Robin Wheeler writes for the blog Poppy Mom. After years of making and eating fancy food, Robin is sick of it all. She's returning to the basics: recipes that haven't surfaced in three decades. She reports on the results for Gut Check every Tuesday.
Long ago, I found two treasures at a used bookstore: a 1932 reprint of the Fanny Farmer cookbook
and an old recipe binder. It's filled with handwritten recipes and magazine clippings from the 1950s through the early 1980s. I don't look at this book much, because it makes me a little sad. I imagine the woman who so carefully put together this piece of work, and I wonder why her bratty heirs allowed it wind up in heirloom no man's land.
This week, I pulled the binder from its special spot on my cookbook shelf, sure that I wouldn't find a Throwback-worthy recipe.
This binder's full of classics -- how to prepare fresh vegetables, enough awesome cakes to make a fortune at a cake walk and instructions on making every kind of crown roast imaginable.

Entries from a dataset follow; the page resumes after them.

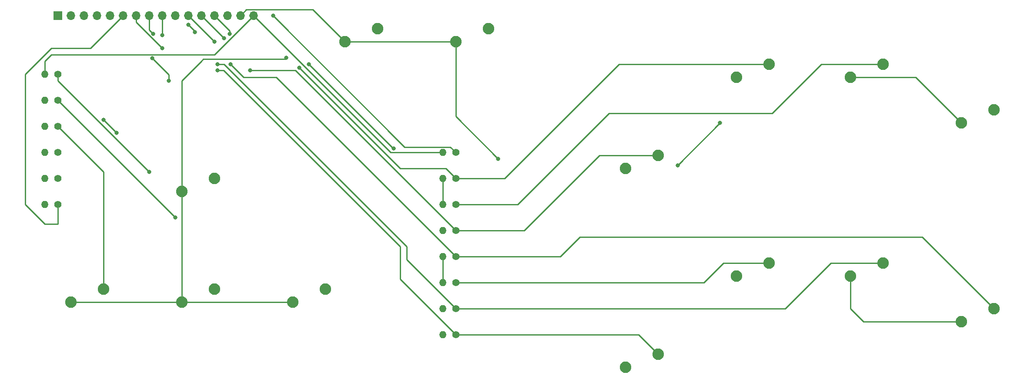
<source format=gbr>
%TF.GenerationSoftware,KiCad,Pcbnew,(5.1.10)-1*%
%TF.CreationDate,2021-09-21T20:51:06-05:00*%
%TF.ProjectId,FightKey_DirectionModule,46696768-744b-4657-995f-446972656374,rev?*%
%TF.SameCoordinates,Original*%
%TF.FileFunction,Copper,L2,Bot*%
%TF.FilePolarity,Positive*%
%FSLAX46Y46*%
G04 Gerber Fmt 4.6, Leading zero omitted, Abs format (unit mm)*
G04 Created by KiCad (PCBNEW (5.1.10)-1) date 2021-09-21 20:51:06*
%MOMM*%
%LPD*%
G01*
G04 APERTURE LIST*
%TA.AperFunction,ComponentPad*%
%ADD10O,1.700000X1.700000*%
%TD*%
%TA.AperFunction,ComponentPad*%
%ADD11R,1.700000X1.700000*%
%TD*%
%TA.AperFunction,ComponentPad*%
%ADD12C,2.248000*%
%TD*%
%TA.AperFunction,ComponentPad*%
%ADD13O,1.400000X1.400000*%
%TD*%
%TA.AperFunction,ComponentPad*%
%ADD14C,1.400000*%
%TD*%
%TA.AperFunction,ViaPad*%
%ADD15C,0.800000*%
%TD*%
%TA.AperFunction,Conductor*%
%ADD16C,0.250000*%
%TD*%
G04 APERTURE END LIST*
D10*
%TO.P,J1,16*%
%TO.N,/GND*%
X66040000Y-29210000D03*
%TO.P,J1,15*%
%TO.N,/VCC*%
X63500000Y-29210000D03*
%TO.P,J1,14*%
%TO.N,/NENTER*%
X60960000Y-29210000D03*
%TO.P,J1,13*%
%TO.N,/N6*%
X58420000Y-29210000D03*
%TO.P,J1,12*%
%TO.N,/N5*%
X55880000Y-29210000D03*
%TO.P,J1,11*%
%TO.N,/N4*%
X53340000Y-29210000D03*
%TO.P,J1,10*%
%TO.N,/NPLUS*%
X50800000Y-29210000D03*
%TO.P,J1,9*%
%TO.N,/N3*%
X48260000Y-29210000D03*
%TO.P,J1,8*%
%TO.N,/N2*%
X45720000Y-29210000D03*
%TO.P,J1,7*%
%TO.N,/N1*%
X43180000Y-29210000D03*
%TO.P,J1,6*%
%TO.N,/SHIFT*%
X40640000Y-29210000D03*
%TO.P,J1,5*%
%TO.N,/ENTER*%
X38100000Y-29210000D03*
%TO.P,J1,4*%
%TO.N,/RIGHT*%
X35560000Y-29210000D03*
%TO.P,J1,3*%
%TO.N,/LEFT*%
X33020000Y-29210000D03*
%TO.P,J1,2*%
%TO.N,/DOWN*%
X30480000Y-29210000D03*
D11*
%TO.P,J1,1*%
%TO.N,/UP*%
X27940000Y-29210000D03*
%TD*%
D12*
%TO.P,S456,2*%
%TO.N,/NENTER*%
X210185000Y-86360000D03*
%TO.P,S456,1*%
%TO.N,/VCC*%
X203835000Y-88900000D03*
%TD*%
%TO.P,S123,2*%
%TO.N,/NPLUS*%
X210185000Y-47625000D03*
%TO.P,S123,1*%
%TO.N,/VCC*%
X203835000Y-50165000D03*
%TD*%
%TO.P,S6,2*%
%TO.N,/N6*%
X188595000Y-38735000D03*
%TO.P,S6,1*%
%TO.N,/VCC*%
X182245000Y-41275000D03*
%TD*%
%TO.P,S5,2*%
%TO.N,/N5*%
X166370000Y-38735000D03*
%TO.P,S5,1*%
%TO.N,/VCC*%
X160020000Y-41275000D03*
%TD*%
%TO.P,S4,2*%
%TO.N,/N4*%
X144780000Y-56515000D03*
%TO.P,S4,1*%
%TO.N,/VCC*%
X138430000Y-59055000D03*
%TD*%
%TO.P,S3,2*%
%TO.N,/N3*%
X188595000Y-77470000D03*
%TO.P,S3,1*%
%TO.N,/VCC*%
X182245000Y-80010000D03*
%TD*%
%TO.P,S2,2*%
%TO.N,/N2*%
X166370000Y-77470000D03*
%TO.P,S2,1*%
%TO.N,/VCC*%
X160020000Y-80010000D03*
%TD*%
%TO.P,S1,2*%
%TO.N,/N1*%
X144780000Y-95250000D03*
%TO.P,S1,1*%
%TO.N,/VCC*%
X138430000Y-97790000D03*
%TD*%
D13*
%TO.P,R14,2*%
%TO.N,/GND*%
X102870000Y-76200000D03*
D14*
%TO.P,R14,1*%
%TO.N,/NENTER*%
X105410000Y-76200000D03*
%TD*%
D13*
%TO.P,R13,2*%
%TO.N,/GND*%
X102870000Y-66040000D03*
D14*
%TO.P,R13,1*%
%TO.N,/N6*%
X105410000Y-66040000D03*
%TD*%
D13*
%TO.P,R12,2*%
%TO.N,/GND*%
X102870000Y-60960000D03*
D14*
%TO.P,R12,1*%
%TO.N,/N5*%
X105410000Y-60960000D03*
%TD*%
D13*
%TO.P,R11,2*%
%TO.N,/GND*%
X102870000Y-71120000D03*
D14*
%TO.P,R11,1*%
%TO.N,/N4*%
X105410000Y-71120000D03*
%TD*%
D13*
%TO.P,R10,2*%
%TO.N,/GND*%
X102870000Y-55880000D03*
D14*
%TO.P,R10,1*%
%TO.N,/NPLUS*%
X105410000Y-55880000D03*
%TD*%
D13*
%TO.P,R9,2*%
%TO.N,/GND*%
X102870000Y-86360000D03*
D14*
%TO.P,R9,1*%
%TO.N,/N3*%
X105410000Y-86360000D03*
%TD*%
D13*
%TO.P,R8,2*%
%TO.N,/GND*%
X102870000Y-81280000D03*
D14*
%TO.P,R8,1*%
%TO.N,/N2*%
X105410000Y-81280000D03*
%TD*%
D13*
%TO.P,R7,2*%
%TO.N,/GND*%
X102870000Y-91440000D03*
D14*
%TO.P,R7,1*%
%TO.N,/N1*%
X105410000Y-91440000D03*
%TD*%
D12*
%TO.P,SU1,2*%
%TO.N,/UP*%
X58420000Y-60960000D03*
%TO.P,SU1,1*%
%TO.N,/VCC*%
X52070000Y-63500000D03*
%TD*%
%TO.P,SS1,2*%
%TO.N,/SHIFT*%
X90170000Y-31750000D03*
%TO.P,SS1,1*%
%TO.N,/VCC*%
X83820000Y-34290000D03*
%TD*%
%TO.P,SR1,2*%
%TO.N,/RIGHT*%
X80010000Y-82550000D03*
%TO.P,SR1,1*%
%TO.N,/VCC*%
X73660000Y-85090000D03*
%TD*%
%TO.P,SL1,2*%
%TO.N,/LEFT*%
X36830000Y-82550000D03*
%TO.P,SL1,1*%
%TO.N,/VCC*%
X30480000Y-85090000D03*
%TD*%
%TO.P,SE1,2*%
%TO.N,/ENTER*%
X111760000Y-31750000D03*
%TO.P,SE1,1*%
%TO.N,/VCC*%
X105410000Y-34290000D03*
%TD*%
%TO.P,SD1,2*%
%TO.N,/DOWN*%
X58420000Y-82550000D03*
%TO.P,SD1,1*%
%TO.N,/VCC*%
X52070000Y-85090000D03*
%TD*%
D13*
%TO.P,R6,2*%
%TO.N,/GND*%
X25400000Y-66040000D03*
D14*
%TO.P,R6,1*%
%TO.N,/SHIFT*%
X27940000Y-66040000D03*
%TD*%
D13*
%TO.P,R5,2*%
%TO.N,/GND*%
X25400000Y-60960000D03*
D14*
%TO.P,R5,1*%
%TO.N,/ENTER*%
X27940000Y-60960000D03*
%TD*%
D13*
%TO.P,R4,2*%
%TO.N,/GND*%
X25400000Y-55880000D03*
D14*
%TO.P,R4,1*%
%TO.N,/RIGHT*%
X27940000Y-55880000D03*
%TD*%
D13*
%TO.P,R3,2*%
%TO.N,/GND*%
X25400000Y-50800000D03*
D14*
%TO.P,R3,1*%
%TO.N,/LEFT*%
X27940000Y-50800000D03*
%TD*%
D13*
%TO.P,R2,2*%
%TO.N,/GND*%
X25400000Y-45720000D03*
D14*
%TO.P,R2,1*%
%TO.N,/DOWN*%
X27940000Y-45720000D03*
%TD*%
D13*
%TO.P,R1,2*%
%TO.N,/GND*%
X25400000Y-40640000D03*
D14*
%TO.P,R1,1*%
%TO.N,/UP*%
X27940000Y-40640000D03*
%TD*%
D15*
%TO.N,/VCC*%
X148590000Y-58420000D03*
X156845000Y-50165000D03*
X113665000Y-57150000D03*
X72390000Y-37465000D03*
%TO.N,/RIGHT*%
X36830000Y-49530000D03*
X39370000Y-52070000D03*
%TO.N,/DOWN*%
X50800000Y-68580000D03*
%TO.N,/UP*%
X45720000Y-59690000D03*
%TO.N,/N2*%
X49530000Y-41910000D03*
X46355000Y-37555000D03*
X46550153Y-32824847D03*
%TO.N,/N1*%
X48260000Y-35560000D03*
X59055000Y-39915000D03*
%TO.N,/N3*%
X59055000Y-38735000D03*
X48260000Y-33020000D03*
%TO.N,/NPLUS*%
X69850000Y-29210000D03*
%TO.N,/N4*%
X58420000Y-34290000D03*
X65405000Y-39915000D03*
%TO.N,/N5*%
X60325000Y-33655000D03*
X74930000Y-39370000D03*
%TO.N,/N6*%
X61399847Y-32824847D03*
X76835000Y-38735000D03*
X93345000Y-55155000D03*
%TO.N,/NENTER*%
X61595000Y-38735000D03*
X54610000Y-32475000D03*
X53340000Y-31025000D03*
%TD*%
D16*
%TO.N,/GND*%
X58420000Y-36830000D02*
X66040000Y-29210000D01*
X26670000Y-36830000D02*
X58420000Y-36830000D01*
X25400000Y-38100000D02*
X26670000Y-36830000D01*
X25400000Y-40640000D02*
X25400000Y-38100000D01*
X92710000Y-55880000D02*
X66040000Y-29210000D01*
X102870000Y-55880000D02*
X92710000Y-55880000D01*
X102870000Y-66040000D02*
X102870000Y-60960000D01*
X102870000Y-76200000D02*
X102870000Y-81280000D01*
%TO.N,/VCC*%
X83820000Y-34290000D02*
X105410000Y-34290000D01*
X52070000Y-85090000D02*
X52070000Y-63500000D01*
X30480000Y-85090000D02*
X52070000Y-85090000D01*
X52070000Y-85090000D02*
X73660000Y-85090000D01*
X52070000Y-41910000D02*
X55880000Y-38100000D01*
X52070000Y-63500000D02*
X52070000Y-41910000D01*
X203835000Y-88900000D02*
X184785000Y-88900000D01*
X182245000Y-86360000D02*
X182245000Y-80010000D01*
X184785000Y-88900000D02*
X182245000Y-86360000D01*
X148590000Y-58420000D02*
X156845000Y-50165000D01*
X194945000Y-41275000D02*
X203835000Y-50165000D01*
X182245000Y-41275000D02*
X194945000Y-41275000D01*
X105410000Y-48895000D02*
X105410000Y-34290000D01*
X113665000Y-57150000D02*
X105410000Y-48895000D01*
X77564999Y-28034999D02*
X83820000Y-34290000D01*
X64675001Y-28034999D02*
X77564999Y-28034999D01*
X63500000Y-29210000D02*
X64675001Y-28034999D01*
X72154999Y-37700001D02*
X72390000Y-37465000D01*
X56279999Y-37700001D02*
X72154999Y-37700001D01*
X55880000Y-38100000D02*
X56279999Y-37700001D01*
%TO.N,/SHIFT*%
X25400000Y-69850000D02*
X27940000Y-69850000D01*
X27940000Y-69850000D02*
X27940000Y-66040000D01*
X21590000Y-66040000D02*
X25400000Y-69850000D01*
X21590000Y-40640000D02*
X21590000Y-66040000D01*
X26670000Y-35560000D02*
X21590000Y-40640000D01*
X34290000Y-35560000D02*
X26670000Y-35560000D01*
X40640000Y-29210000D02*
X34290000Y-35560000D01*
%TO.N,/RIGHT*%
X36830000Y-49530000D02*
X39370000Y-52070000D01*
%TO.N,/LEFT*%
X36830000Y-59690000D02*
X36830000Y-82550000D01*
X27940000Y-50800000D02*
X36830000Y-59690000D01*
%TO.N,/DOWN*%
X27940000Y-45720000D02*
X50800000Y-68580000D01*
%TO.N,/UP*%
X27940000Y-41910000D02*
X45720000Y-59690000D01*
X27940000Y-40640000D02*
X27940000Y-41910000D01*
%TO.N,/N2*%
X105410000Y-81280000D02*
X153670000Y-81280000D01*
X157480000Y-77470000D02*
X166370000Y-77470000D01*
X153670000Y-81280000D02*
X157480000Y-77470000D01*
X49530000Y-40730000D02*
X46355000Y-37555000D01*
X49530000Y-41910000D02*
X49530000Y-40730000D01*
X45720000Y-31994694D02*
X45720000Y-29210000D01*
X46550153Y-32824847D02*
X45720000Y-31994694D01*
%TO.N,/N1*%
X140970000Y-91440000D02*
X144780000Y-95250000D01*
X105410000Y-91440000D02*
X140970000Y-91440000D01*
X43180000Y-30480000D02*
X48260000Y-35560000D01*
X43180000Y-29210000D02*
X43180000Y-30480000D01*
X59055000Y-39915000D02*
X60235000Y-39915000D01*
X60235000Y-39915000D02*
X94615000Y-74295000D01*
X94615000Y-80645000D02*
X105410000Y-91440000D01*
X94615000Y-74295000D02*
X94615000Y-80645000D01*
%TO.N,/N3*%
X105410000Y-86360000D02*
X169545000Y-86360000D01*
X178435000Y-77470000D02*
X188595000Y-77470000D01*
X169545000Y-86360000D02*
X178435000Y-77470000D01*
X105410000Y-86360000D02*
X95885000Y-76835000D01*
X95885000Y-76835000D02*
X95885000Y-74295000D01*
X60325000Y-38735000D02*
X59055000Y-38735000D01*
X95885000Y-74295000D02*
X60325000Y-38735000D01*
X48260000Y-33020000D02*
X48260000Y-29210000D01*
%TO.N,/NPLUS*%
X95494999Y-54854999D02*
X69850000Y-29210000D01*
X104384999Y-54854999D02*
X95494999Y-54854999D01*
X105410000Y-55880000D02*
X104384999Y-54854999D01*
%TO.N,/N4*%
X105410000Y-71120000D02*
X118745000Y-71120000D01*
X133350000Y-56515000D02*
X144780000Y-56515000D01*
X118745000Y-71120000D02*
X133350000Y-56515000D01*
X53340000Y-29210000D02*
X58420000Y-34290000D01*
X74205000Y-39915000D02*
X105410000Y-71120000D01*
X65405000Y-39915000D02*
X74205000Y-39915000D01*
%TO.N,/N5*%
X105410000Y-60960000D02*
X114935000Y-60960000D01*
X137160000Y-38735000D02*
X166370000Y-38735000D01*
X114935000Y-60960000D02*
X137160000Y-38735000D01*
X55880000Y-29210000D02*
X60325000Y-33655000D01*
X74930000Y-39370000D02*
X94615000Y-59055000D01*
X103505000Y-59055000D02*
X105410000Y-60960000D01*
X94615000Y-59055000D02*
X103505000Y-59055000D01*
%TO.N,/N6*%
X105410000Y-66040000D02*
X117475000Y-66040000D01*
X117475000Y-66040000D02*
X135255000Y-48260000D01*
X135255000Y-48260000D02*
X167005000Y-48260000D01*
X176530000Y-38735000D02*
X188595000Y-38735000D01*
X167005000Y-48260000D02*
X176530000Y-38735000D01*
X61399847Y-32189847D02*
X61399847Y-32824847D01*
X58420000Y-29210000D02*
X61399847Y-32189847D01*
X93255000Y-55155000D02*
X93345000Y-55155000D01*
X76835000Y-38735000D02*
X93255000Y-55155000D01*
%TO.N,/NENTER*%
X105410000Y-76200000D02*
X125730000Y-76200000D01*
X125730000Y-76200000D02*
X129540000Y-72390000D01*
X196215000Y-72390000D02*
X210185000Y-86360000D01*
X129540000Y-72390000D02*
X196215000Y-72390000D01*
X105410000Y-76200000D02*
X70485000Y-41275000D01*
X64135000Y-41275000D02*
X61595000Y-38735000D01*
X70485000Y-41275000D02*
X64135000Y-41275000D01*
X54610000Y-32295000D02*
X53340000Y-31025000D01*
X54610000Y-32475000D02*
X54610000Y-32295000D01*
%TD*%
M02*

</source>
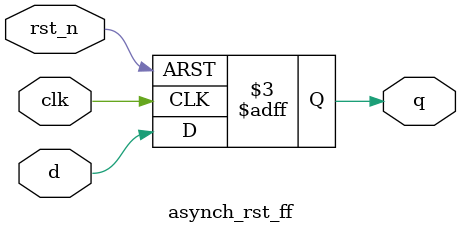
<source format=sv>
module rst_synch(RST_n, clk, rst_n);

input RST_n, clk;
output rst_n;

logic temp;

asynch_rst_ff iFF1(.d(1'b1), .clk(clk), .rst_n(RST_n), .q(temp));
asynch_rst_ff iFF2(.d(temp), .clk(clk), .rst_n(RST_n), .q(rst_n));

endmodule 


module asynch_rst_ff(d, clk, rst_n, q);

input d, clk, rst_n;
output reg q;

always_ff @(negedge clk, negedge rst_n)
  if (!rst_n)
    q <= 1'b0; // asynch reset
  else
    q <= d;    // hold value

endmodule 
</source>
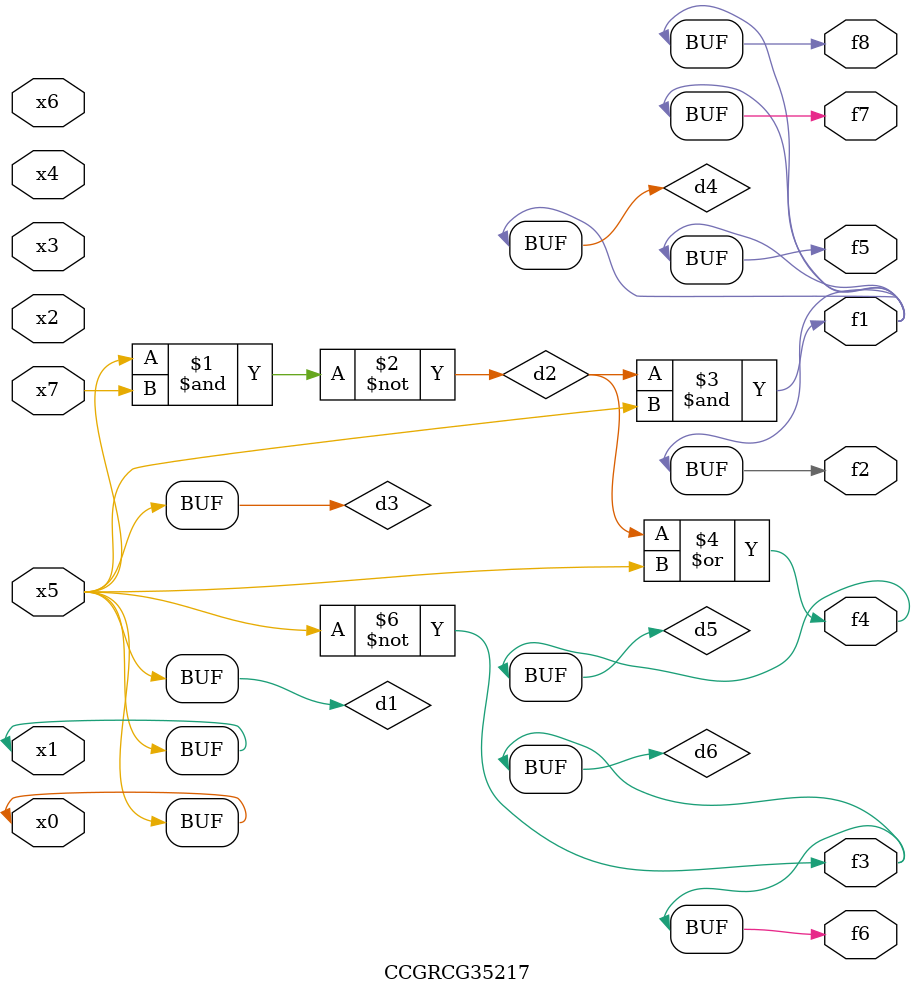
<source format=v>
module CCGRCG35217(
	input x0, x1, x2, x3, x4, x5, x6, x7,
	output f1, f2, f3, f4, f5, f6, f7, f8
);

	wire d1, d2, d3, d4, d5, d6;

	buf (d1, x0, x5);
	nand (d2, x5, x7);
	buf (d3, x0, x1);
	and (d4, d2, d3);
	or (d5, d2, d3);
	nor (d6, d1, d3);
	assign f1 = d4;
	assign f2 = d4;
	assign f3 = d6;
	assign f4 = d5;
	assign f5 = d4;
	assign f6 = d6;
	assign f7 = d4;
	assign f8 = d4;
endmodule

</source>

"Hey, Sis? Do you remember your ninth birthday, when Mom lost her shit and made a crown roast out of Treet
And now we know why the kids ditched the binder.
The recipe's simply labeled "crown roast
." Take four cans of "luncheon meat," slice them in half and then make four cuts three-quarters of the way vertically through each loaf. Because canned meat isn't gelatinous enough, coat with orange marmalade and bake.
Arrange canned asparagus, pineapple and potatoes on a platter. Stand the meat towers on end in a physics-defying design and give it to the ungrateful little shits.
This crown roast tells your family, "I had ten minutes and five dollars to waste on you people. Eat up." It tastes like...hell, does it even matter? It's Treet covered with orange marmalade and baked. It tastes exactly like you think it would taste.
My husband suggested that maybe the binder's creator was a kindred spirit of mine, saving the crown roast recipe because it was such a ridiculous idea that it gave her giggle fits every time she flipped past it on her way to the crown roast of lamb instructions. For the sake of that woman's progeny, I hope he's right.